OAKLAND, Calif. — Many fans at the Oakland Coliseum were still hanging out in the parking lot when Alex Wood delivered the first pitch of the season for the Athletics against the Cleveland Guardians.

And they had no intention of going into the stadium.

In protest of the A’s planned move to Las Vegas in 2028, fan groups staged a boycott of the home opener Thursday, purchasing tickets to the game to organize a block party outside the stadium. Paid attendance for the game was 13,522, but many never made it inside.

A half-hour before the game’s first pitch, hundreds of fans gathered in the far corner of the parking lot. They displayed “Sell” T-shirts and flags, threw beanbags at caricatures of team executives —including owner John Fisher and president Dave Kaval — and danced to live music while munching on dinner from food trucks.

“Everyone’s in such a good mood because we’re all here for the same thing,” said Edward Silva, a student at San Jose State and a lifelong A’s fan. “Everyone knows the score.

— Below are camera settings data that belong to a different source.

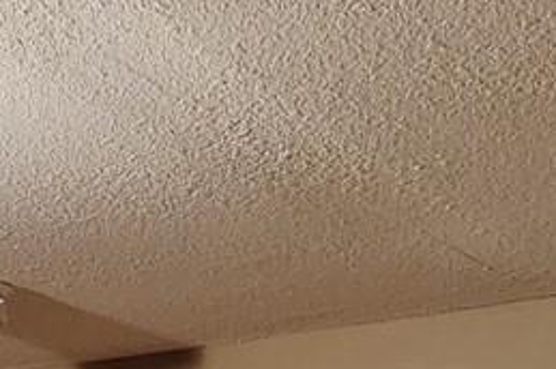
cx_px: 17
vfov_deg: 8.2
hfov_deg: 13.7
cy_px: 1025
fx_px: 2283
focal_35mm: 148
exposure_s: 1/120
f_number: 1.8
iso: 1000
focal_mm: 5.4
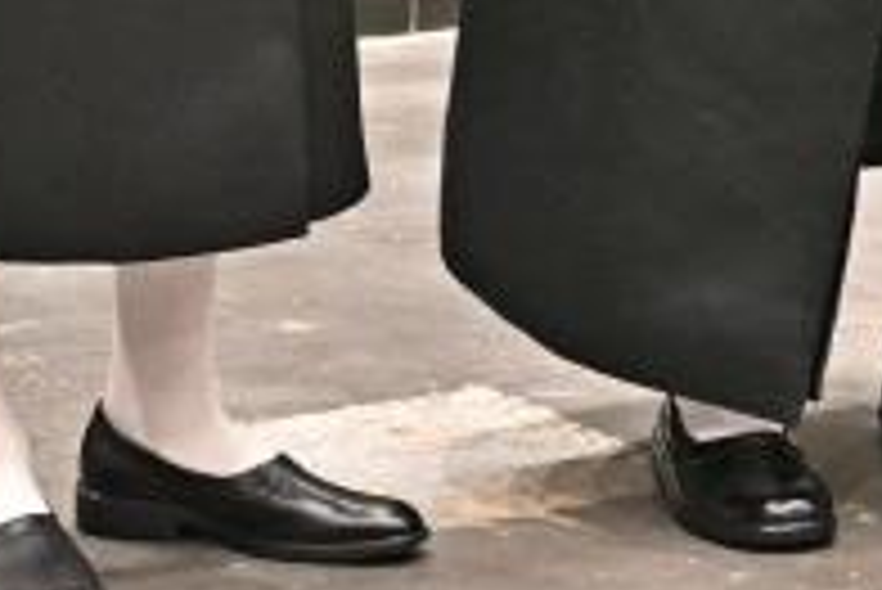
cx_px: 940
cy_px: -700
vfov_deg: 5.6
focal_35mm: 240
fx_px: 5884
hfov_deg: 8.5
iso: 1600
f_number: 4
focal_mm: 46
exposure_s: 1/400
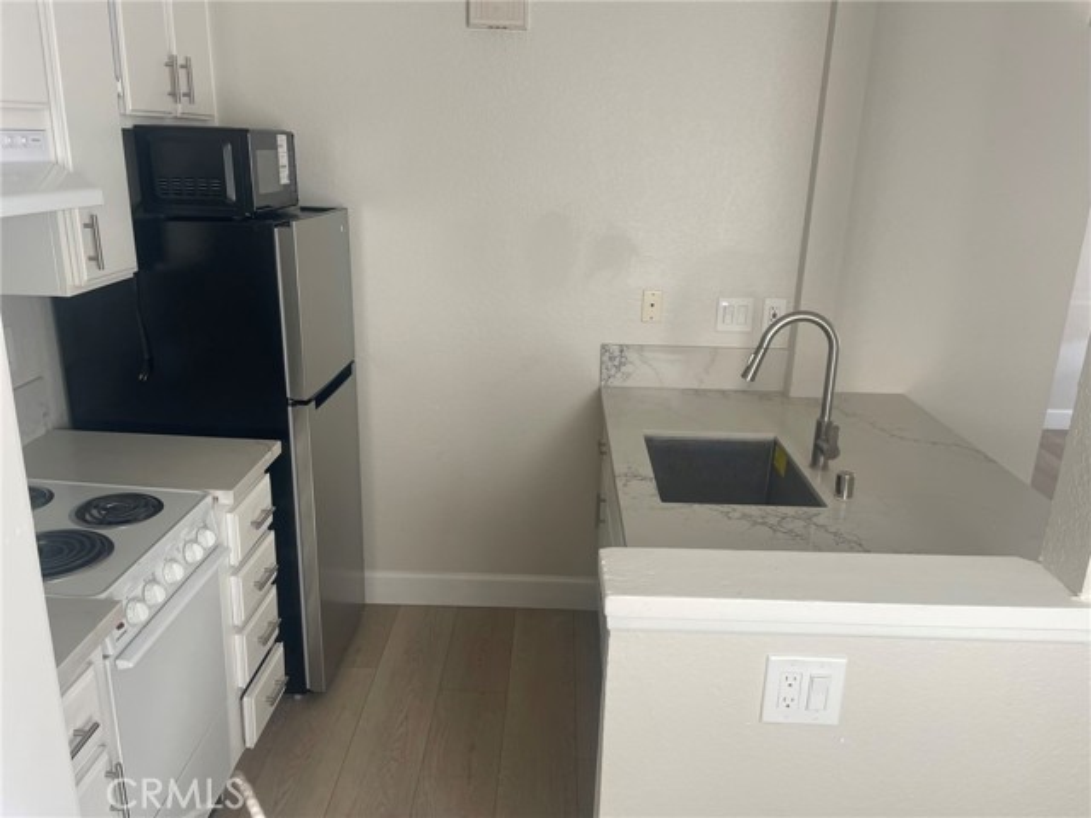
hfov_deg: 67.3
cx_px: 546
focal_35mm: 26
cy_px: 409
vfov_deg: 53.1
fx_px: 819
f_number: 1.6
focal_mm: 4.2
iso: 50
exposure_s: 1/121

So everyone’s on the same page, and just creating a wonderful atmosphere.”

The A’s opened gates to parking lots just two hours before the game to align with what they said was the expected attendance, but fan groups that organized the boycott, including the Oakland 68’s and The Last Dive Bar, said it was an attempt to limit the protest.

Dennis Biles, an organizer with the Oakland 68’s, said at a rally in the parking lot that Thursday was the first A’s home game he missed in five years. Biles, a season ticket holder since 2007, chose to attend college locally so he could still go to A’s games. He noted that other fans probably made similar sacrifices to support the club, small or large.

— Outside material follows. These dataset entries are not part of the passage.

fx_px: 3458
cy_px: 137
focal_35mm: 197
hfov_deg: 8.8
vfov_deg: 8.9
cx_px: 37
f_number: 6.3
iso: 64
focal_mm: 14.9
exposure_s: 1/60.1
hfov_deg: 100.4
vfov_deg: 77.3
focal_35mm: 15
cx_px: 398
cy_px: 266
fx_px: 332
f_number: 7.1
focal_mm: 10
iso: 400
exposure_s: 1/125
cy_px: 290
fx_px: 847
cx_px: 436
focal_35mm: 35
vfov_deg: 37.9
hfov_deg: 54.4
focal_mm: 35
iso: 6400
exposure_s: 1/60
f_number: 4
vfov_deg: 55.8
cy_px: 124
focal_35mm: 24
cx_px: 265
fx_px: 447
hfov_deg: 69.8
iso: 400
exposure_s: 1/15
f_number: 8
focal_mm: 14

“For a long time, I really believed that the A’s were actually dedicated to the community,” Biles said. “And I really bought into that whole spiel.”

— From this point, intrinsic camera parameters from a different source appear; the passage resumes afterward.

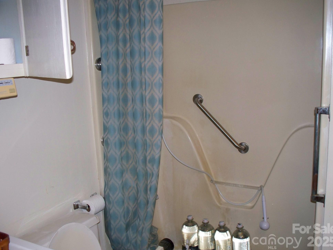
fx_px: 366
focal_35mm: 38
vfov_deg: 37.7
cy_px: 124
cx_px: 173
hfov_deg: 49.0
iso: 200
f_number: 2.8
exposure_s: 1/30
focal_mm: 7.54
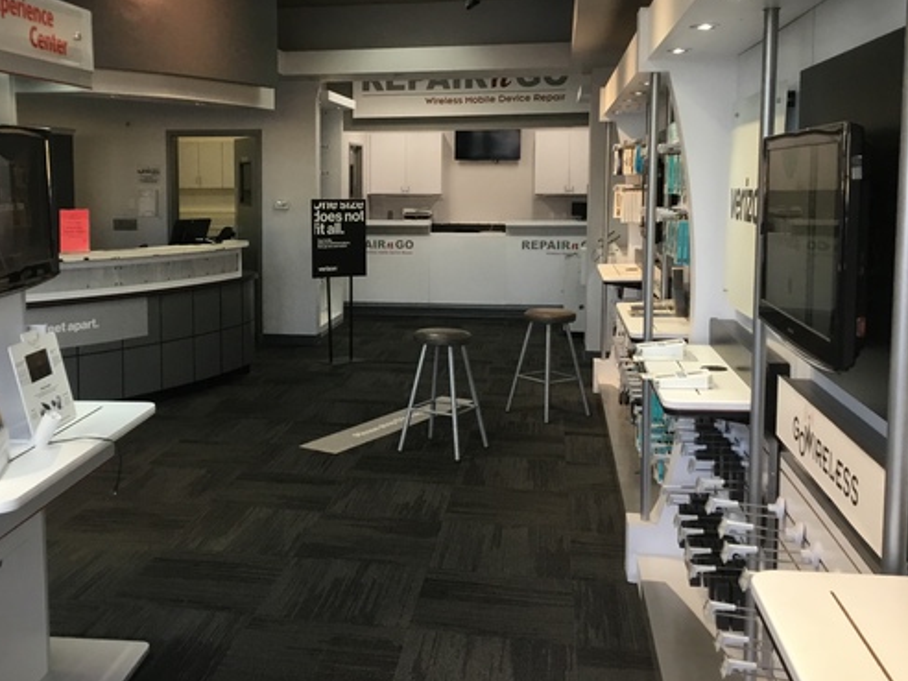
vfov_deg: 36.7
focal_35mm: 39
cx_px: 352
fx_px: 1023
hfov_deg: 47.5
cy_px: 269
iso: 40
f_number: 2.4
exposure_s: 1/30
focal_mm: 3.3
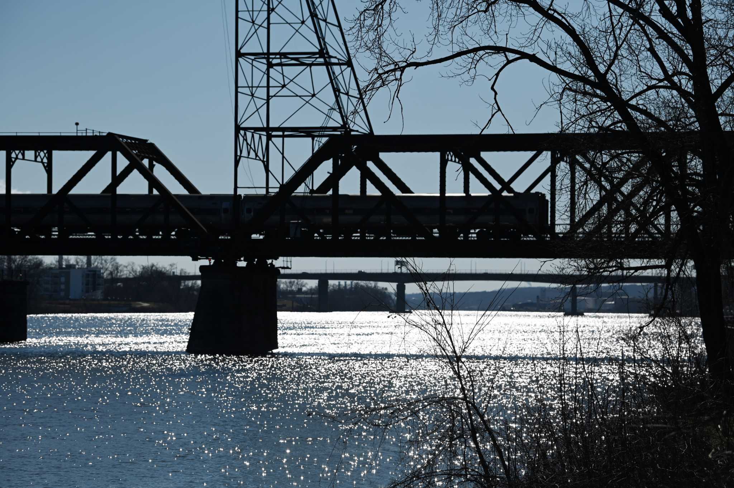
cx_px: 367
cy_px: 244
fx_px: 2485
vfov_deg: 11.2
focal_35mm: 122
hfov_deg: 16.8
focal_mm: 122
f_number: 5
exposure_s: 1/8000
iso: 180
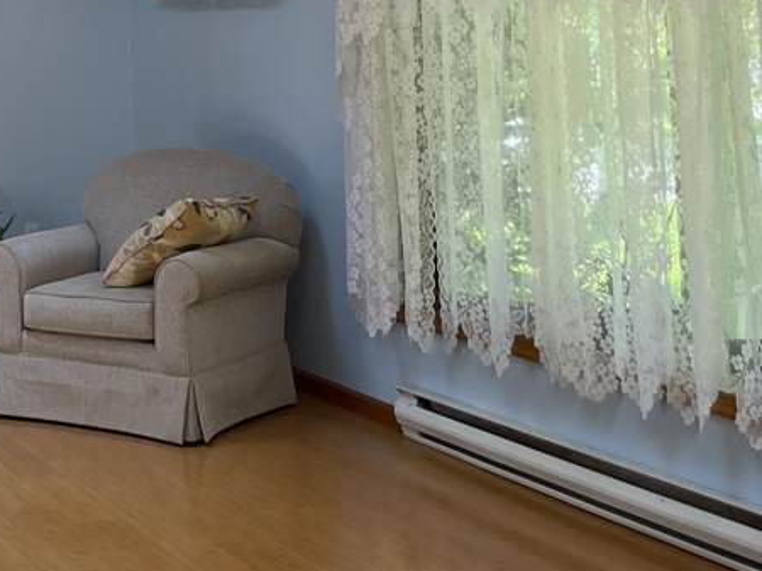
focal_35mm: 74
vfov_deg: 18.9
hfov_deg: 24.9
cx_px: -24
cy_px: -95
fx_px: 1628
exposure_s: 1/120
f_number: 1.6
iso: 80
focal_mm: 4.2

The A’s plan to relocate to Las Vegas in 2028, but where they will play after this season remains uncertain with their lease at the Coliseum expiring. Sacramento and Salt Lake City have been floated as options, as well as sharing Oracle Park with the San Francisco Giants.

The Oakland 68’s and the Oakland United Coalition called at the rally for the Alameda County Board of Supervisors to back out of their agreement to sell their 50% stake of the Coliseum to the A’s. At another booth was organizers at Schools Over Stadiums, a group attempting to block public funding for the Las Vegas stadium in favor of money for education.

Thursday was the second large action taken by A’s fans during home games after plans to move to Las Vegas were announced. Last June, fans packed the Coliseum for a reverse boycott urging Fisher to sell the team.

“I felt like that was for us to know that it was important,” said Hal Gordon, an economist and former hot dog vendor at the Coliseum who became a fan favorite before he left in 2022. “This time, we’re fighting. We’re fighting back. We’re raising money to fight back. We’re urging people not to go in so they have less money to build their stadium.”

He added: “There’s no playbook when someone says, ‘We’re stealing your team from you.’”

Managers for both teams empathized with the fans.

“I wouldn’t expect anything less from Oakland A’s fans,” manager Mark Kotsay said. “When they come out, they come out with support, with love, and they do it full force.”

Kotsay added that the fans that do show up to the game itself would “have a way to just be loud and create energy.”

“Just to put a uniform on and to have this opportunity to be a big leaguer, to manage a big league club — I’m honored, regardless if there’s one fan or 60,000 fans,” Kotsay said.

Oakland remains a special place for Guardians manager Stephen Vogt, who made his debut against the club for which he played six years.

“My heart goes out to the fans and the people of Oakland, obviously the organization as well,” Vogt said. “They’re in a tough place right now and hopefully they’ll get some answers and some clarity soon.”